• The problem: Skip the images. Copy the records exactly as written.

*** Opening Material to process ***

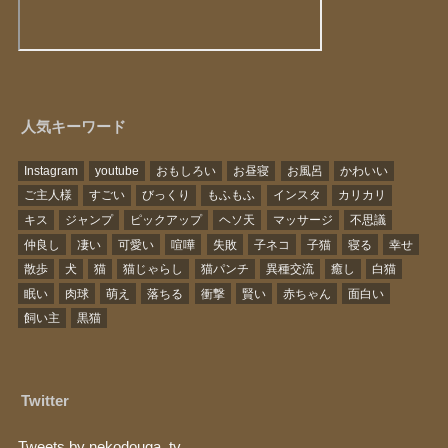
人気キーワード
Instagram
youtube
おもしろい
お昼寝
お風呂
かわいい
ご主人様
すごい
びっくり
もふもふ
インスタ
カリカリ
キス
ジャンプ
ピックアップ
ヘソ天
マッサージ
不思議
仲良し
凄い
可愛い
喧嘩
失敗
子ネコ
子猫
寝る
幸せ
散歩
犬
猫
猫じゃらし
猫パンチ
異種交流
癒し
白猫
眠い
肉球
萌え
落ちる
衝撃
賢い
赤ちゃん
面白い
飼い主
黒猫
Twitter
Tweets by nekodouga_tv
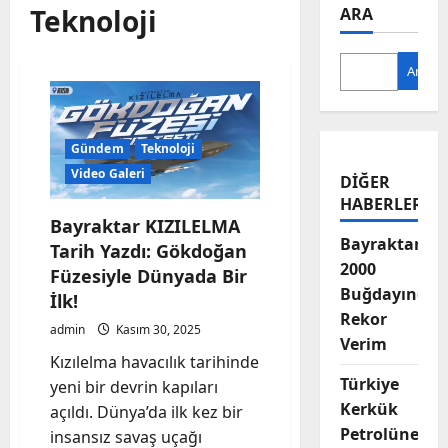
Teknoloji
ARA
Ara
Gündem
Teknoloji
Video Galeri
DIĞER
HABERLER
Bayraktar KIZILELMA
Bayraktar-
Tarih Yazdı: Gökdoğan
2000
Füzesiyle Dünyada Bir
Buğdayında
İlk!
Rekor
admin
Kasım 30, 2025
Verim
Kızılelma havacılık tarihinde
Türkiye
yeni bir devrin kapıları
Kerkük
açıldı. Dünya’da ilk kez bir
Petrolüne
insansız savaş uçağı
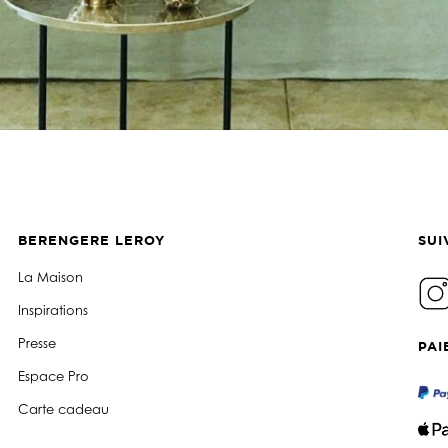
BERENGERE LEROY
SUI
La Maison
Inspirations
Presse
PAI
Espace Pro
Carte cadeau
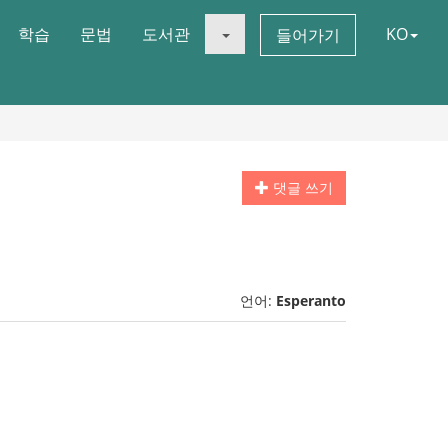
학습
문법
도서관
KO
들어가기
댓글 쓰기
언어:
Esperanto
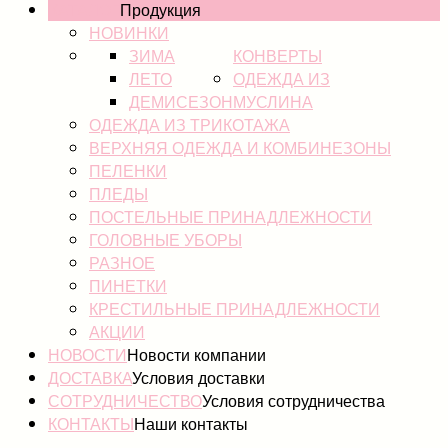
КАТАЛОГ
Продукция
НОВИНКИ
ЗИМА
КОНВЕРТЫ
ЛЕТО
ОДЕЖДА ИЗ
ДЕМИСЕЗОН
МУСЛИНА
ОДЕЖДА ИЗ ТРИКОТАЖА
ВЕРХНЯЯ ОДЕЖДА И КОМБИНЕЗОНЫ
ПЕЛЕНКИ
ПЛЕДЫ
ПОСТЕЛЬНЫЕ ПРИНАДЛЕЖНОСТИ
ГОЛОВНЫЕ УБОРЫ
РАЗНОЕ
ПИНЕТКИ
КРЕСТИЛЬНЫЕ ПРИНАДЛЕЖНОСТИ
АКЦИИ
НОВОСТИ
Новости компании
ДОСТАВКА
Условия доставки
СОТРУДНИЧЕСТВО
Условия сотрудничества
КОНТАКТЫ
Наши контакты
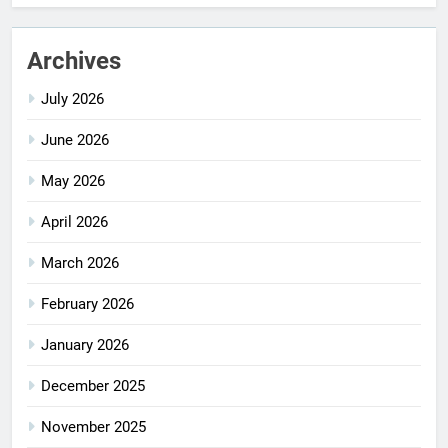
Archives
July 2026
June 2026
May 2026
April 2026
March 2026
February 2026
January 2026
December 2025
November 2025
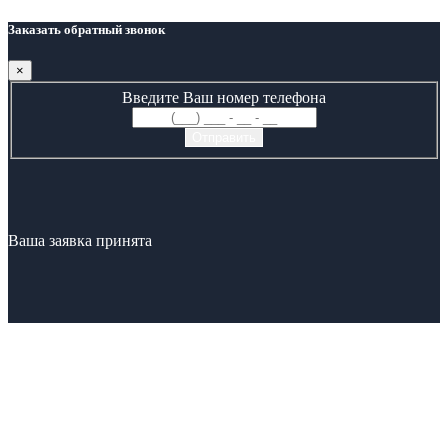
Заказать обратный звонок
×
Введите Ваш номер телефона
Ваша заявка принята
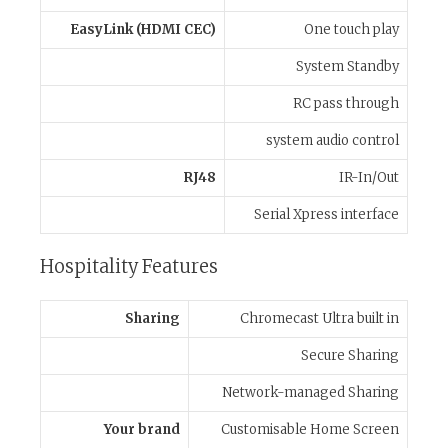
EasyLink (HDMI CEC)
One touch play
System Standby
RC pass through
system audio control
RJ48
IR-In/Out
Serial Xpress interface
Hospitality Features
Sharing
Chromecast Ultra built in
Secure Sharing
Network-managed Sharing
Your brand
Customisable Home Screen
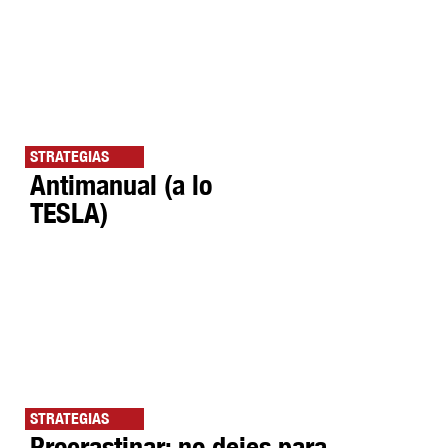
STRATEGIAS
Antimanual (a lo
TESLA)
STRATEGIAS
Procrastinar: no dejes para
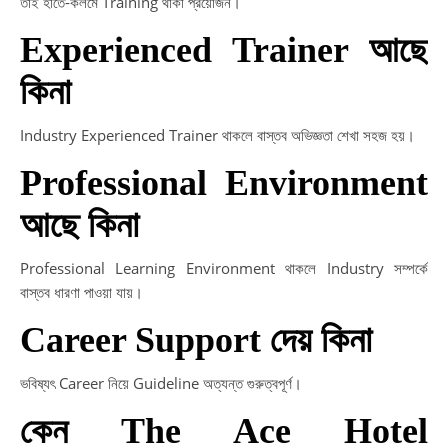
তাই হাতে-কলমে Training থাকা প্রয়োজন।
Experienced Trainer আছে
কিনা
Industry Experienced Trainer থাকলে বাস্তব অভিজ্ঞতা শেখা সহজ হয়।
Professional Environment
আছে কিনা
Professional Learning Environment থাকলে Industry সম্পর্কে
বাস্তব ধারণা পাওয়া যায়।
Career Support দেয় কিনা
ভবিষ্যৎ Career নিয়ে Guideline অত্যন্ত গুরুত্বপূর্ণ।
কেন The Ace Hotel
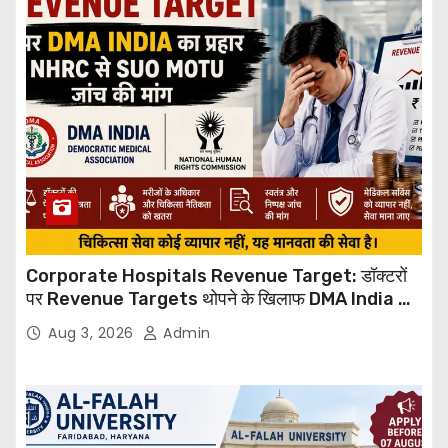
Corporate Hospitals Revenue Target: डॉक्टरों
पर Revenue Targets थोपने के खिलाफ DMA India का
बड़ा कदम, NHRC से Suo Motu जांच की मांग
Aug 3, 2026
Admin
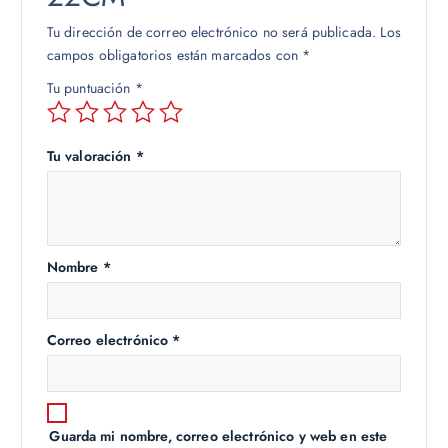
Tu dirección de correo electrónico no será publicada.
Los
campos obligatorios están marcados con
*
Tu puntuación
*
Tu valoración
*
Nombre
*
Correo electrónico
*
Guarda mi nombre, correo electrónico y web en este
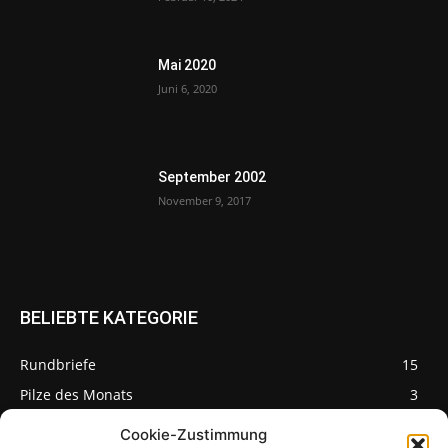
Mai 2020
Juni 6, 2020
September 2002
November 9, 2017
BELIEBTE KATEGORIE
Rundbriefe
15
Pilze des Monats
3
Cookie-Zustimmung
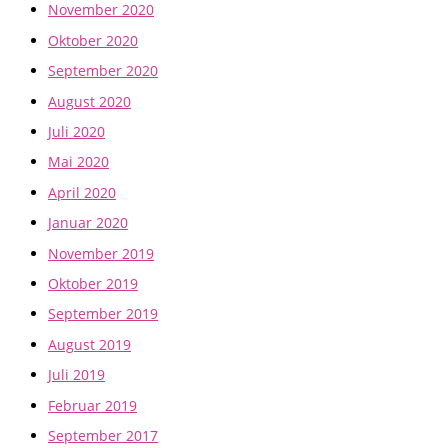
November 2020
Oktober 2020
September 2020
August 2020
Juli 2020
Mai 2020
April 2020
Januar 2020
November 2019
Oktober 2019
September 2019
August 2019
Juli 2019
Februar 2019
September 2017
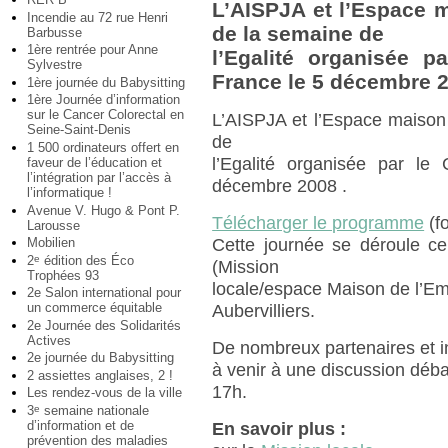
L’AISPJA et l’Espace m
Incendie au 72 rue Henri
de la semaine de
Barbusse
1ère rentrée pour Anne
l’Egalité organisée p
Sylvestre
France le 5 décembre 2
1ère journée du Babysitting
1ère Journée d’information
sur le Cancer Colorectal en
L’AISPJA et l’Espace maison
Seine-Saint-Denis
de
1 500 ordinateurs offert en
l’Egalité organisée par le
faveur de l’éducation et
l’intégration par l’accès à
décembre 2008 .
l’informatique !
Avenue V. Hugo & Pont P.
Télécharger le programme
(fo
Larousse
Mobilien
Cette journée se déroule c
2
édition des Éco
e
(Mission
Trophées 93
locale/espace Maison de l’Em
2e Salon international pour
un commerce équitable
Aubervilliers.
2e Journée des Solidarités
Actives
De nombreux partenaires et in
2e journée du Babysitting
à venir à une discussion débat
2 assiettes anglaises, 2 !
17h.
Les rendez-vous de la ville
3
semaine nationale
e
d’information et de
En savoir plus :
prévention des maladies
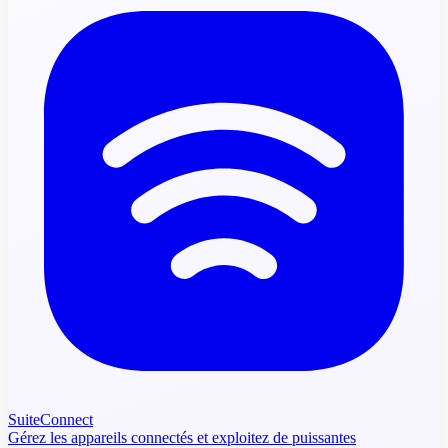
SuiteConnect
Gérez les appareils connectés et exploitez de puissantes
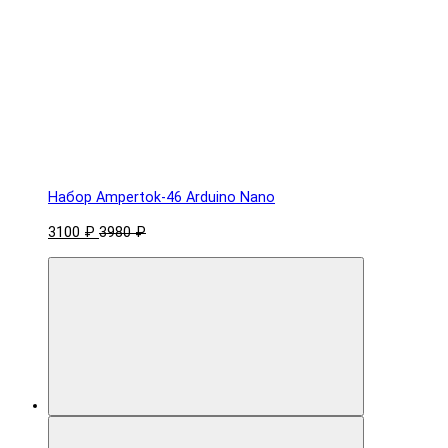
Набор Ampertok-46 Arduino Nano
3100 ₽
3980 ₽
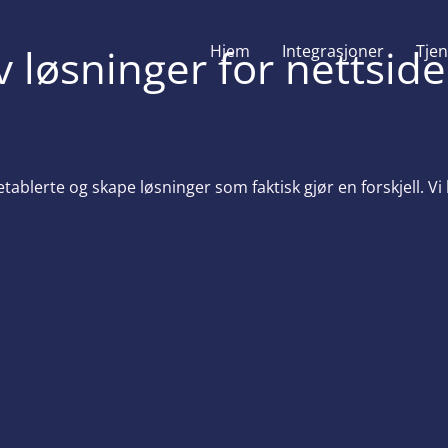
 løsninger for nettside
Hjem
Integrasjoner
Tjen
tablerte og skape løsninger som faktisk gjør en forskjell. 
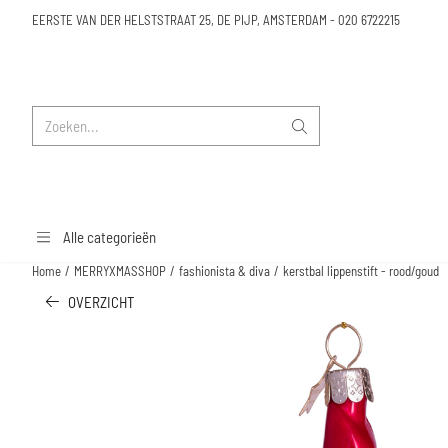
Cookievoorkeuren zijn beschikbaar. Kies instellingen of sta alle cookies toe.
EERSTE VAN DER HELSTSTRAAT 25, DE PIJP, AMSTERDAM
-
020 6722215
Zoeken
Alle categorieën
Home
/
MERRYXMASSHOP
/
fashionista & diva
/
kerstbal lippenstift - rood/goud
OVERZICHT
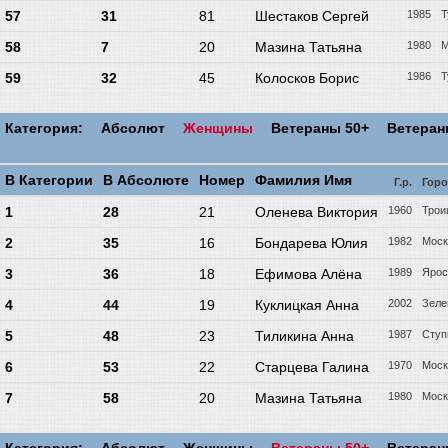
57
31
81
Шестаков Сергей
1985
Т
58
7
20
Мазина Татьяна
1980
М
59
32
45
Колосков Борис
1986
Т
Категория:
Абсолют
Женщины
Ветераны 50+
Ветера
В Категории
В Абсолюте
Номер
Фамилия Имя
Г.р.
Гор
1
28
21
Оленева Виктория
1960
Трои
2
35
16
Бондарева Юлия
1982
Моск
3
36
18
Ефимова Алёна
1989
Ярос
4
44
19
Куклицкая Анна
2002
Зеле
5
48
23
Тиликина Анна
1987
Ступ
6
53
22
Старцева Галина
1970
Моск
7
58
20
Мазина Татьяна
1980
Моск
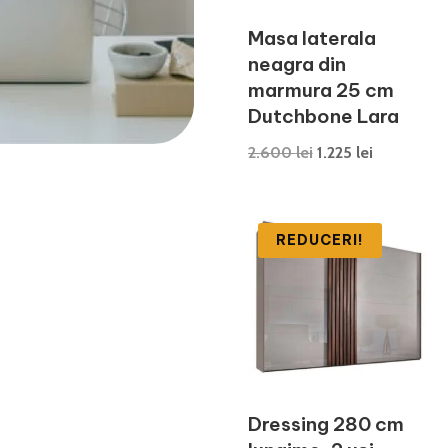
Masa laterala
neagra din
marmura 25 cm
Dutchbone Lara
Prețul
Prețul
2.600
lei
1.225
lei
inițial
curent
a
este:
fost:
1.225 lei.
REDUCERI!
2.600 lei.
Dressing 280 cm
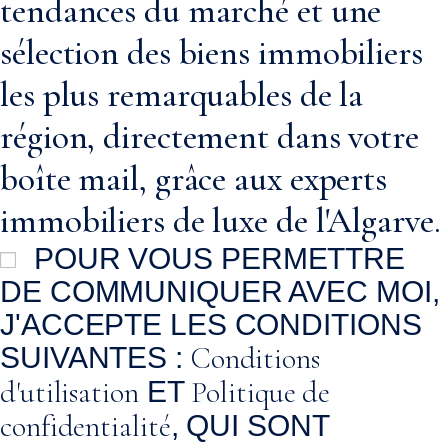
tendances du marché et une
sélection des biens immobiliers
les plus remarquables de la
région, directement dans votre
boîte mail, grâce aux experts
immobiliers de luxe de l'Algarve.
POUR VOUS PERMETTRE
DE COMMUNIQUER AVEC MOI,
J'ACCEPTE LES CONDITIONS
Conditions
SUIVANTES :
d'utilisation
Politique de
ET
confidentialité
, QUI SONT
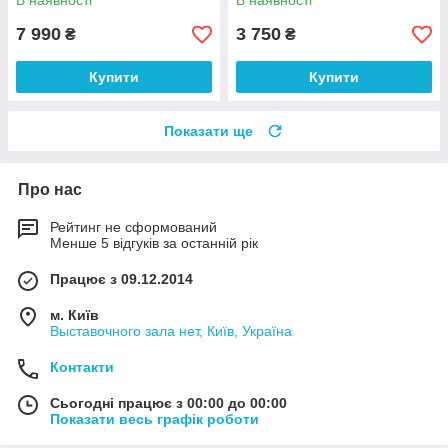
В наявності
В наявності
7 990
3 750
₴
₴
Купити
Купити
Показати ще
Про нас
Рейтинг не сформований
Менше 5 відгуків за останній рік
Працює з 09.12.2014
м. Київ
Выставочного зала нет, Київ, Україна
Контакти
Сьогодні працює з 00:00 до 00:00
Показати весь графік роботи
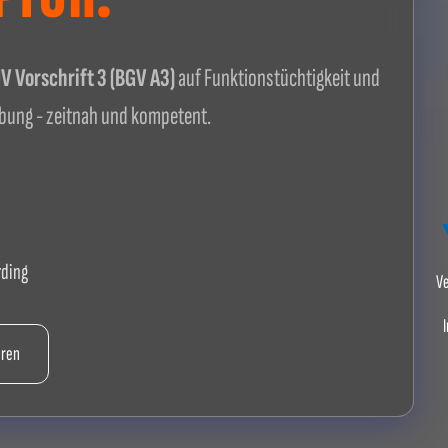
 Vorschrift 3 (BGV A3)
auf Funktionstüchtigkeit und
ung - zeitnah und kompetent.
rding
Ve
I
hren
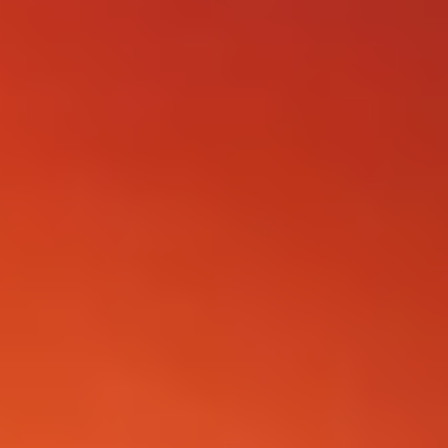
FOLLOW US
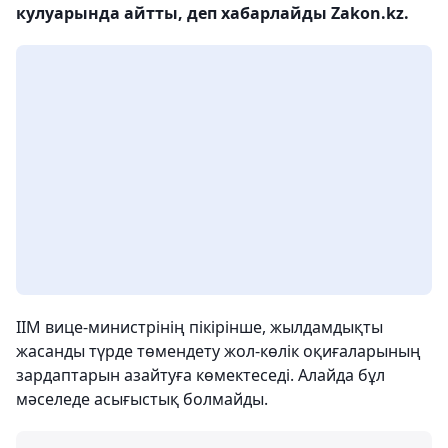
кулуарында айтты, деп хабарлайды Zakon.kz.
ІІМ вице-министрінің пікірінше, жылдамдықты
жасанды түрде төмендету жол-көлік оқиғаларының
зардаптарын азайтуға көмектеседі. Алайда бұл
мәселеде асығыстық болмайды.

*** Closing Material to process ***

• Answer space:
人気キーワード
Instagram
youtube
おもしろい
お昼寝
お風呂
かわいい
ご主人様
すごい
びっくり
もふもふ
インスタ
カリカリ
キス
ジャンプ
ピックアップ
ヘソ天
マッサージ
不思議
仲良し
凄い
可愛い
喧嘩
失敗
子ネコ
子猫
寝る
幸せ
散歩
犬
猫
猫じゃらし
猫パンチ
異種交流
癒し
白猫
眠い
肉球
萌え
落ちる
衝撃
賢い
赤ちゃん
面白い
飼い主
黒猫
Twitter
Tweets by nekodouga_tv
Teknoloji
ARA
Ara
Gündem
Teknoloji
Video Galeri
DIĞER
HABERLER
Bayraktar KIZILELMA
Bayraktar-
Tarih Yazdı: Gökdoğan
2000
Füzesiyle Dünyada Bir
Buğdayında
İlk!
Rekor
admin
Kasım 30, 2025
Verim
Kızılelma havacılık tarihinde
Türkiye
yeni bir devrin kapıları
Kerkük
açıldı. Dünya’da ilk kez bir
Petrolüne
insansız savaş uçağı
BERENGERE LEROY
SUI
La Maison
Inspirations
Presse
PAI
Espace Pro
Carte cadeau
학습
문법
도서관
KO
들어가기
댓글 쓰기
언어:
Esperanto
КАТАЛОГ
Продукция
НОВИНКИ
ЗИМА
КОНВЕРТЫ
ЛЕТО
ОДЕЖДА ИЗ
ДЕМИСЕЗОН
МУСЛИНА
ОДЕЖДА ИЗ ТРИКОТАЖА
ВЕРХНЯЯ ОДЕЖДА И КОМБИНЕЗОНЫ
ПЕЛЕНКИ
ПЛЕДЫ
ПОСТЕЛЬНЫЕ ПРИНАДЛЕЖНОСТИ
ГОЛОВНЫЕ УБОРЫ
РАЗНОЕ
ПИНЕТКИ
КРЕСТИЛЬНЫЕ ПРИНАДЛЕЖНОСТИ
АКЦИИ
НОВОСТИ
Новости компании
ДОСТАВКА
Условия доставки
СОТРУДНИЧЕСТВО
Условия сотрудничества
КОНТАКТЫ
Наши контакты
Archives
July 2026
June 2026
May 2026
April 2026
March 2026
February 2026
January 2026
December 2025
November 2025
Заказать обратный звонок
×
Введите Ваш номер телефона
Ваша заявка принята
EasyLink (HDMI CEC)
One touch play
System Standby
RC pass through
system audio control
RJ48
IR-In/Out
Serial Xpress interface
Hospitality Features
Sharing
Chromecast Ultra built in
Secure Sharing
Network-managed Sharing
Your brand
Customisable Home Screen
STRATEGIAS
Antimanual (a lo
TESLA)
STRATEGIAS
Procrastinar: no dejes para
তাই হাতে-কলমে Training থাকা প্রয়োজন।
Experienced Trainer আছে
কিনা
Industry Experienced Trainer থাকলে বাস্তব অভিজ্ঞতা শেখা সহজ হয়।
Professional Environment
আছে কিনা
Professional Learning Environment থাকলে Industry সম্পর্কে
বাস্তব ধারণা পাওয়া যায়।
Career Support দেয় কিনা
ভবিষ্যৎ Career নিয়ে Guideline অত্যন্ত গুরুত্বপূর্ণ।
কেন The Ace Hotel
Corporate Hospitals Revenue Target: डॉक्टरों
पर Revenue Targets थोपने के खिलाफ DMA India का
बड़ा कदम, NHRC से Suo Motu जांच की मांग
Aug 3, 2026
Admin
Tu dirección de correo electrónico no será publicada.
Los
campos obligatorios están marcados con
*
Tu puntuación
*
Tu valoración
*
Nombre
*
Correo electrónico
*
Guarda mi nombre, correo electrónico y web en este
Mai 2020
Juni 6, 2020
September 2002
November 9, 2017
BELIEBTE KATEGORIE
Rundbriefe
15
Pilze des Monats
3
Cookie-Zustimmung
November 2020
Oktober 2020
September 2020
August 2020
Juli 2020
Mai 2020
April 2020
Januar 2020
November 2019
Oktober 2019
September 2019
August 2019
Juli 2019
Februar 2019
September 2017
L’AISPJA et l’Espace m
Incendie au 72 rue Henri
de la semaine de
Barbusse
1ère rentrée pour Anne
l’Egalité organisée p
Sylvestre
France le 5 décembre 2
1ère journée du Babysitting
1ère Journée d’information
sur le Cancer Colorectal en
L’AISPJA et l’Espace maison
Seine-Saint-Denis
de
1 500 ordinateurs offert en
l’Egalité organisée par le
faveur de l’éducation et
l’intégration par l’accès à
décembre 2008 .
l’informatique !
Avenue V. Hugo & Pont P.
Télécharger le programme
(fo
Larousse
Mobilien
Cette journée se déroule c
2
édition des Éco
e
(Mission
Trophées 93
locale/espace Maison de l’Em
2e Salon international pour
un commerce équitable
Aubervilliers.
2e Journée des Solidarités
Actives
De nombreux partenaires et in
2e journée du Babysitting
à venir à une discussion débat
2 assiettes anglaises, 2 !
17h.
Les rendez-vous de la ville
3
semaine nationale
e
d’information et de
En savoir plus :
prévention des maladies
SuiteConnect
Gérez les appareils connectés et exploitez de puissantes
Набор Ampertok-46 Arduino Nano
3100 ₽
3980 ₽
 løsninger for nettside
Hjem
Integrasjoner
Tjen
tablerte og skape løsninger som faktisk gjør en forskjell. 
Cookievoorkeuren zijn beschikbaar. Kies instellingen of sta alle cookies toe.
EERSTE VAN DER HELSTSTRAAT 25, DE PIJP, AMSTERDAM
-
020 6722215
Zoeken
Alle categorieën
Home
/
MERRYXMASSHOP
/
fashionista & diva
/
kerstbal lippenstift - rood/goud
OVERZICHT
57
31
81
Шестаков Сергей
1985
Т
58
7
20
Мазина Татьяна
1980
М
59
32
45
Колосков Борис
1986
Т
Категория:
Абсолют
Женщины
Ветераны 50+
Ветера
В Категории
В Абсолюте
Номер
Фамилия Имя
Г.р.
Гор
1
28
21
Оленева Виктория
1960
Трои
2
35
16
Бондарева Юлия
1982
Моск
3
36
18
Ефимова Алёна
1989
Ярос
4
44
19
Куклицкая Анна
2002
Зеле
5
48
23
Тиликина Анна
1987
Ступ
6
53
22
Старцева Галина
1970
Моск
7
58
20
Мазина Татьяна
1980
Моск
Masa laterala
neagra din
marmura 25 cm
Dutchbone Lara
Prețul
Prețul
2.600
lei
1.225
lei
inițial
curent
a
este:
fost:
1.225 lei.
REDUCERI!
2.600 lei.
Dressing 280 cm
tendances du marché et une
sélection des biens immobiliers
les plus remarquables de la
région, directement dans votre
boîte mail, grâce aux experts
immobiliers de luxe de l'Algarve.
POUR VOUS PERMETTRE
DE COMMUNIQUER AVEC MOI,
J'ACCEPTE LES CONDITIONS
Conditions
SUIVANTES :
d'utilisation
Politique de
ET
confidentialité
, QUI SONT
В наявності
В наявності
7 990
3 750
₴
₴
Купити
Купити
Показати ще
Про нас
Рейтинг не сформований
Менше 5 відгуків за останній рік
Працює з 09.12.2014
м. Київ
Выставочного зала нет, Київ, Україна
Контакти
Сьогодні працює з 00:00 до 00:00
Показати весь графік роботи
 Vorschrift 3 (BGV A3)
auf Funktionstüchtigkeit und
ung - zeitnah und kompetent.
rding
Ve
I
hren
FOLLOW US
кулуарында айтты, деп хабарлайды Zakon.kz.
ІІМ вице-министрінің пікірінше, жылдамдықты
жасанды түрде төмендету жол-көлік оқиғаларының
зардаптарын азайтуға көмектеседі. Алайда бұл
мәселеде асығыстық болмайды.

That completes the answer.